Wu, also vice foreign minister, said the goal was to realize the second phase of the action plan in a comprehensive and balanced way with joint efforts from all relevant sides and promote the process of the talks into a new phase.
He also introduced his new counterparts to the press before the ceremony.
The new chief envoys include Kim Sook, special representative for Korean Peninsula peace and security affairs of the Foreign Affairs and Trade Ministry of the Republic of Korea (ROK), Akitaka Saiki, director general of the Foreign Ministry's Asian and Oceanian Affairs Bureau of Japan, and Russian Deputy Foreign Minister Alexei Borodavkin.
"All sides are meeting for the same goal, and the terminal is to realize the denuclearization of the Korean Peninsula and normalization of relations between relevant countries, as well as to construct the peace and security mechanism in northeast Asia," Wu said.

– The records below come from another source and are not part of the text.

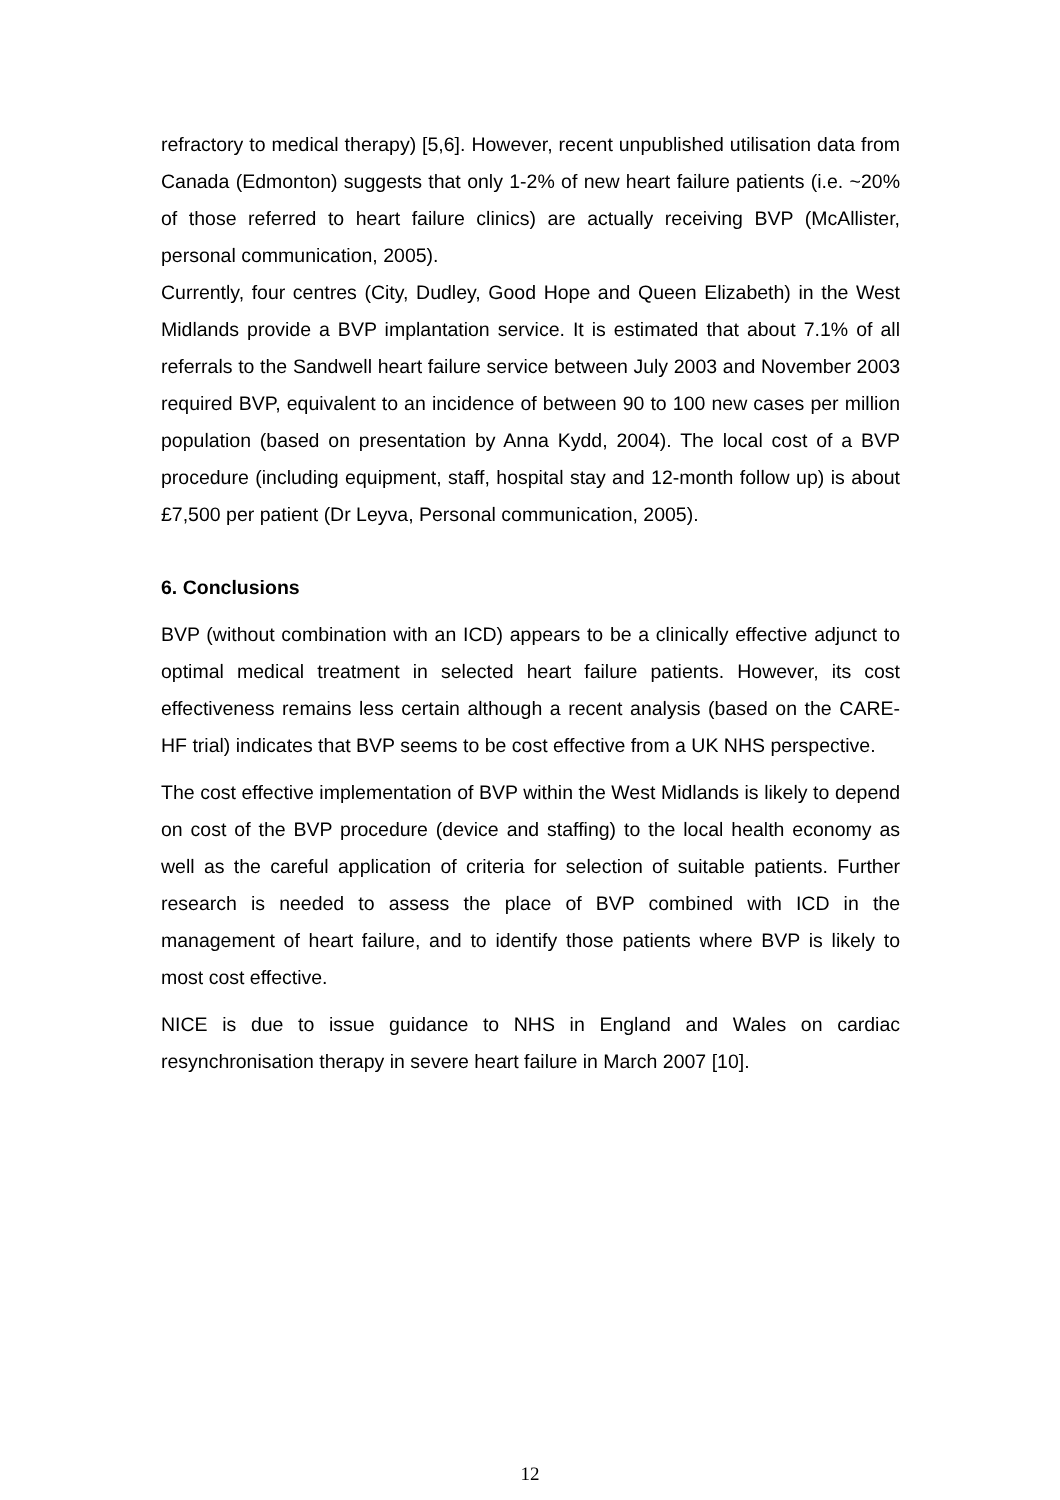refractory to medical therapy) [5,6]. However, recent unpublished utilisation data from Canada (Edmonton) suggests that only 1-2% of new heart failure patients (i.e. ~20% of those referred to heart failure clinics) are actually receiving BVP (McAllister, personal communication, 2005).
Currently, four centres (City, Dudley, Good Hope and Queen Elizabeth) in the West Midlands provide a BVP implantation service. It is estimated that about 7.1% of all referrals to the Sandwell heart failure service between July 2003 and November 2003 required BVP, equivalent to an incidence of between 90 to 100 new cases per million population (based on presentation by Anna Kydd, 2004). The local cost of a BVP procedure (including equipment, staff, hospital stay and 12-month follow up) is about £7,500 per patient (Dr Leyva, Personal communication, 2005).
6. Conclusions
BVP (without combination with an ICD) appears to be a clinically effective adjunct to optimal medical treatment in selected heart failure patients. However, its cost effectiveness remains less certain although a recent analysis (based on the CARE-HF trial) indicates that BVP seems to be cost effective from a UK NHS perspective.
The cost effective implementation of BVP within the West Midlands is likely to depend on cost of the BVP procedure (device and staffing) to the local health economy as well as the careful application of criteria for selection of suitable patients. Further research is needed to assess the place of BVP combined with ICD in the management of heart failure, and to identify those patients where BVP is likely to most cost effective.
NICE is due to issue guidance to NHS in England and Wales on cardiac resynchronisation therapy in severe heart failure in March 2007 [10].
12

The talks, which group China, the Democratic People's Republic of Korea (DPRK), the United States, ROK, Russia and Japan, are scheduled to run for three days in the Chinese capital.
Focus of the session
The fresh round of six-party talks came after a series of breakthroughs of the denuclearization process: the Democratic People's Republic of Korea (DPRK) submitted the long-awaited account of its nuclear activities and Washington, in return, started the procedures of taking it off the list of state sponsors of terrorism and lifting sanctions against Pyongyang, after the eye-catching explosion of a cooling tower at its Yongbyon nuclear center.